I remember that the introductory material for one of my study aboard programs to Moscow said that Russia is a smoker's country, and that couldn't be more true. Russia is the world's top consumer of tobacco, and a staggering 60% of Russian men smoke (40% of the overall population smokes--double the US percentage). Cigarettes are cheap; a pack costs somewhere between one and two dollars. Also, you can smoke almost everywhere. There are very few non-smoking areas in Russia, and people even smoke in the few non-smoking places that exist (the bathroom at the Vladimir Business Institute, where some of our classes are held, has a big "No Smoking" sign on the door, but usually there is a haze of smoke inside). Even some of the guys who are always at my gym smoke, and they will occasionally take smoke breaks in the middle of the workouts.

All that can be kind of annoying for a non-smoker. I don't really care what people choose to do, and quite a few of my friends in Russia are smokers, but I hate coming back from a night out and smelling like I rolled around in an ashtray. In a lot of bars and clubs, the cigarette smoke is so thick that you can practically taste it.

My trip to Ukraine made me aware of just how smoky Russia is. Ukraine enacted an indoor smoking bar in late 2012, and it was great to be able to go to a bar, cafe, restaurant, or pool hall and not come out reeking of cigarettes. I was actually against the Ohio indoor smoking ban when it came up for a vote in 2006--I thought each business should have the right to make the decision of whether to go no-smoking or not--but now I'm thankful for it.

Russia's government has realized the enormous problems that having so many smokers poses, and a law was recently passed that will increase cigarette prices, ban advertising, and enact an indoor smoking ban by 2015. This is one time that I am really glad that Putin is president of Russia because he is an athlete and anti-smoker, and if anyone can stand up to the tobacco lobby, it is VVP. As one of my Russian friends (and a chain smoker) once pointed out, the cigarettes being smoked in Russia are made by American or British companies.
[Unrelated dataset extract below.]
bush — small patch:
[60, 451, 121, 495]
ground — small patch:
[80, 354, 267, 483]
He called it the West's punishment for the Cold War.

My teenage students tell me that it is cool to start smoking around age 12 and really cool if you can quit by age 17 (the success rate is probably pretty low). It makes me sad to see young teenagers walking down the street puffing away and enriching the coffers of some slimy American company. American tobacco companies have looked to Russia as their salvation as smoking rates throughout most of the world have dropped, and it is disgusting to think that these fat cats are making profits by robbing the health of the youth of this country. Maybe Putin can turn things around.